We developed a two-step workflow to isolate de novo iSNVs, focusing on the SARS-CoV-2 RNA-seq dataset. Initially, we processed a dataset of RNA-seq libraries, ensuring high-quality library preparation through whole-genome quality control. We then used these libraries for iSNV calling, using metrics such as Alternative Allele Frequency (AAF) and Strand Bias Likelihood (S) metrics to distinguish iSNVs from sequencing artifacts. We also used dimensionality reduction representations, such as PHATE and t-SNE, to visualize and analyze library structures complemented with an explainability metric.

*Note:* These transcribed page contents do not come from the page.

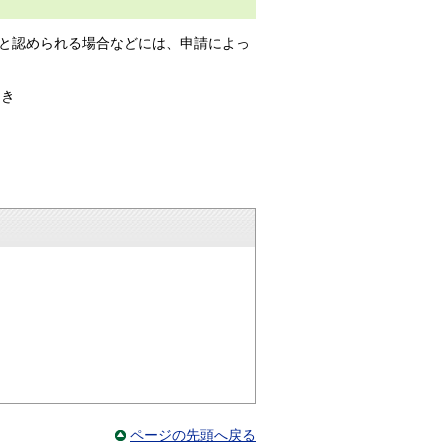
と認められる場合などには、申請によっ
とき
ページの先頭へ戻る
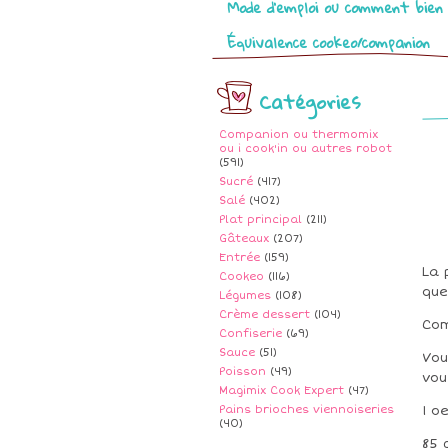
Mode d’emploi ou comment bien 
Équivalence cookeo/companion
Catégories
Companion ou thermomix
ou i cook'in ou autres robot
(591)
Sucré
(417)
Salé
(402)
Plat principal
(211)
Gâteaux
(207)
Entrée
(159)
La 
Cookeo
(116)
que
Légumes
(108)
Crème dessert
(104)
Com
Confiserie
(69)
Sauce
(51)
Vou
Poisson
(49)
vou
Magimix Cook Expert
(47)
Pains brioches viennoiseries
1 o
(40)
85 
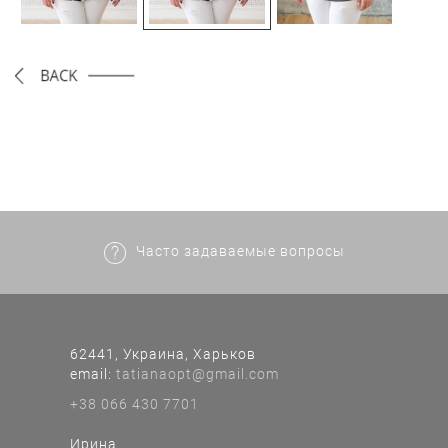
Часто задаваемые вопросы
62441, Украина, Харьков
еmail:
tatianaopt@gmail.com
+38 066 430 7701
Ирина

We applied our workflow to a comprehensive SARS-CoV-2 RNA-seq dataset, distinguishing between de novo and consensus iSNVs, which is crucial for understanding viral intra-host evolution. We identified batch effects from sequencing centers and refined the AAF and S metrics for artifact resolution. Analyzing libraries from 2020 to 2023, we observed low intra-host diversity per infection, significant diversity in the spike gene, and strong purifying selection. This workflow enhances the precision and depth of RNA-seq and viral genomic analyses, advancing studies in RNA viruses.

• Ashley Laughney

Predicting protein function from sequence, also known as genotype-to-phenotype mapping, remains a central challenge in biology. This is because most proteins are highly pleiotropic; meaning they can perform more than one function and participate in a wide range of biological processes. As such, perturbations to a single gene often affects multiple, independent cellular responses. Integrating innovative systems and synthetic biology approaches with a hypothesis-driven framework, I will describe tools my lab has developed to map genome-encoded components to complex cellular and in vivo functions at scale. We focus on cancer metastasis as our model of a multicellular, evolutionary process and develop approaches that ask how activation of the very same protein or signaling pathway can lead to diverse functional outputs through (i) the evolution of distinct modular domains, (ii) intra-cellular genetic interactions (epistasis) and (iii) inter-cellular signaling networks (multicellular programs). We apply these emerging techniques to understand how highly pleiotropic proteins - such as an immune-related protein called Stimulator of Interferon Genes (STING) - switches from a tumor-suppressor to pro-tumoral function during the evolution of cancer metastasis.